#### [About this exercise]
Only lines containing the string "Динамо" belong in the answer; copy all of them from the entries.

[Extracted page text data]
[Start of section]

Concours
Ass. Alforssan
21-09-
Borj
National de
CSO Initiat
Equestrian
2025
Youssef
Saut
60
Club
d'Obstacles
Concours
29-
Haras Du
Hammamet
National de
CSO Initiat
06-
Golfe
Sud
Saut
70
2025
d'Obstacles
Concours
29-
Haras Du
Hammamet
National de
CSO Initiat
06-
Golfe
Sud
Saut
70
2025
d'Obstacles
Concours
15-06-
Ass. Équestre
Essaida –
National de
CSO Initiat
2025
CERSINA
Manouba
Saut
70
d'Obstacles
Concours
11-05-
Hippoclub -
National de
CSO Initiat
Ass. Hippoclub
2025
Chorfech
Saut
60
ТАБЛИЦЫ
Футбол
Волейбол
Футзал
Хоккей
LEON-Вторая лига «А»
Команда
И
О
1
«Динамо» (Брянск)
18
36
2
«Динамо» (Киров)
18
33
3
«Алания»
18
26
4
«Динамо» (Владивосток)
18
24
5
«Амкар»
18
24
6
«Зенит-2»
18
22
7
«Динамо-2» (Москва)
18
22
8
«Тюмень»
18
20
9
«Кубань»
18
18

[End of section]
[Start of section]

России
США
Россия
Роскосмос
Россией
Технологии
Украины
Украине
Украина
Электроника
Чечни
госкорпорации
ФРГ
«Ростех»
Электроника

[End of section]
[Start of section]

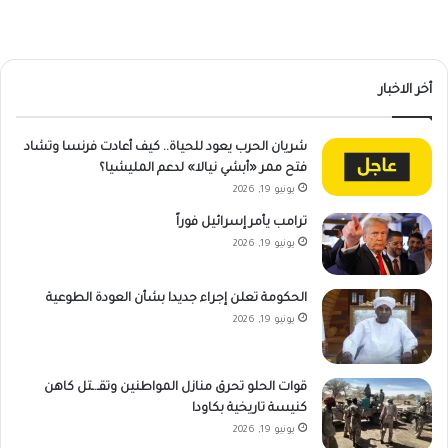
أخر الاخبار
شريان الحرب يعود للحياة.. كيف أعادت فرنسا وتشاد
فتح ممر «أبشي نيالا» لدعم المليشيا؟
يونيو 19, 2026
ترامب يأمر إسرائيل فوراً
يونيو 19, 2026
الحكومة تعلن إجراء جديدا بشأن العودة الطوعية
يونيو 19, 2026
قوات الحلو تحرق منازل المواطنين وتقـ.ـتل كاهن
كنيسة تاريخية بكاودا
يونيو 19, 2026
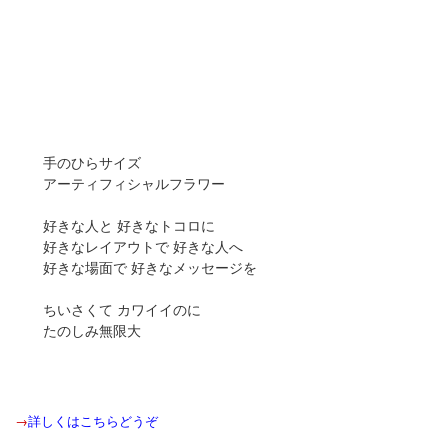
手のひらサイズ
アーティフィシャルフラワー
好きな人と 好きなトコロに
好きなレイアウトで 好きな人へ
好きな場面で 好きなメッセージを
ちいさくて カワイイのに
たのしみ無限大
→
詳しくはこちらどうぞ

[End of section]

#### [Response below]
«Динамо» (Брянск)
«Динамо» (Киров)
«Динамо» (Владивосток)
«Динамо-2» (Москва)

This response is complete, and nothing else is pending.